■ **Instructions for the task**
Some lines in the entries contain the word "templates". Copy all of them.

■ **Given entries**

*** Block opens ***

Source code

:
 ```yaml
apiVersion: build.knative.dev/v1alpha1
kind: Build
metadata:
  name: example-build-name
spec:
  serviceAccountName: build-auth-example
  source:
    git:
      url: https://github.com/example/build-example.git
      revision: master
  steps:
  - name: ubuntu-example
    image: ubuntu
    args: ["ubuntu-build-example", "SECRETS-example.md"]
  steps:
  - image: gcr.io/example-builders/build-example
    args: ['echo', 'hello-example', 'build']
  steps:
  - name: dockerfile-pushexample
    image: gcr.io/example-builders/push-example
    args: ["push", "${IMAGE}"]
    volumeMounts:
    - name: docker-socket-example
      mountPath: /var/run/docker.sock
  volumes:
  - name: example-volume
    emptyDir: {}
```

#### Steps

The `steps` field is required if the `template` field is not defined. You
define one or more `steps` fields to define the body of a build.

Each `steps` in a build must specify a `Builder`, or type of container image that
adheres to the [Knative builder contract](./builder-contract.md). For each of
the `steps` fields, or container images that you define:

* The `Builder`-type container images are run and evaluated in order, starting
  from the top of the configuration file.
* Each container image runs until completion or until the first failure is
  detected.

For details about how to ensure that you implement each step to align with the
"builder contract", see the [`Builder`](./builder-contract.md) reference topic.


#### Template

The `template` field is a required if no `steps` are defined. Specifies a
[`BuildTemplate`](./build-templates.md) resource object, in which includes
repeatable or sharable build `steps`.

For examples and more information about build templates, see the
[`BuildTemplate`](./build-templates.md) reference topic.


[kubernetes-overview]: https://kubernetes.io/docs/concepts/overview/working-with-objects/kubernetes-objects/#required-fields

*** Block closes ***
*** Block opens ***

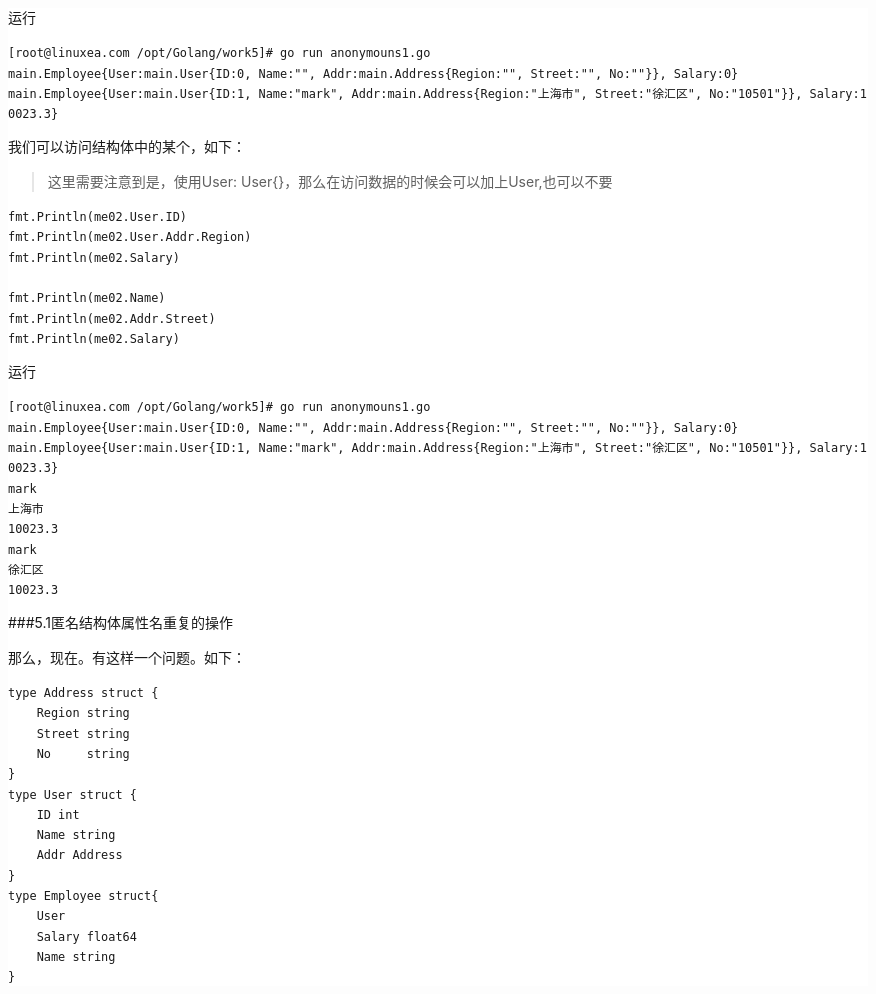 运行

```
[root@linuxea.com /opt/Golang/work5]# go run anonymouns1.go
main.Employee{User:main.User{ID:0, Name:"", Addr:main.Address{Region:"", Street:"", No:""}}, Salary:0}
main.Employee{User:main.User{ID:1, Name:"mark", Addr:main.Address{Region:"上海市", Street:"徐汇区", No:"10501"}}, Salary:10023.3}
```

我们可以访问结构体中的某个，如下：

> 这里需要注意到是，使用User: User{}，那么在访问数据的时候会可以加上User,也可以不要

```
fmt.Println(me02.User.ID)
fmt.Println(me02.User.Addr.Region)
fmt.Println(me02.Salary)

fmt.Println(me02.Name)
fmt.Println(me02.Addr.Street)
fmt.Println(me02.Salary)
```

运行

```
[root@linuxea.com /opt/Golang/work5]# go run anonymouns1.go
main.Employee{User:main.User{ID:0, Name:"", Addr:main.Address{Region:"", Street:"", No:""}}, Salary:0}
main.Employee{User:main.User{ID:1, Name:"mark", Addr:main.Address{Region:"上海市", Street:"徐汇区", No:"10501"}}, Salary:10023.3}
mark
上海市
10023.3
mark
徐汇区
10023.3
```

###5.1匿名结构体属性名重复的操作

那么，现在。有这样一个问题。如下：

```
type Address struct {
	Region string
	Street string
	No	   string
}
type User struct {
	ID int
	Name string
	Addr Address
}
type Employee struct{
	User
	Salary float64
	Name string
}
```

*** Block closes ***
*** Block opens ***

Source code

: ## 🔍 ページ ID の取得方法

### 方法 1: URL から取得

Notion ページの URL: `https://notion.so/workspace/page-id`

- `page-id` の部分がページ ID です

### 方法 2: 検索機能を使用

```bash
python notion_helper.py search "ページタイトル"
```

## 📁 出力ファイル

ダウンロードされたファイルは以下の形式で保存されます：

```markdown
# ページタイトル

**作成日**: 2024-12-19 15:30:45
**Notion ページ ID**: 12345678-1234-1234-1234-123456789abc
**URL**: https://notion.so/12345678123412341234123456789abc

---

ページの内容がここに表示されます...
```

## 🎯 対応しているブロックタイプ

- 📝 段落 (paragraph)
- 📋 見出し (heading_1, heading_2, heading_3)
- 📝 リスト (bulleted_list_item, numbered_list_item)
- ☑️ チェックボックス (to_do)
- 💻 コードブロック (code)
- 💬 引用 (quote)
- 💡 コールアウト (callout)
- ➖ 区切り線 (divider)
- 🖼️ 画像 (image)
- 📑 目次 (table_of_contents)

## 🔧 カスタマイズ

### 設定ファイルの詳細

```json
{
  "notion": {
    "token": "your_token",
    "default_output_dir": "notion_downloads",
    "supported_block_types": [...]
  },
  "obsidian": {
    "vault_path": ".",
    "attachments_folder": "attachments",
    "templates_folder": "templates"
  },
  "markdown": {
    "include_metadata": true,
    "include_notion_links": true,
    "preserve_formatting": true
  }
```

*** Block closes ***

■ **Response to this task**
[`BuildTemplate`](./build-templates.md) resource object, in which includes
For examples and more information about build templates, see the
[`BuildTemplate`](./build-templates.md) reference topic.
    "templates_folder": "templates"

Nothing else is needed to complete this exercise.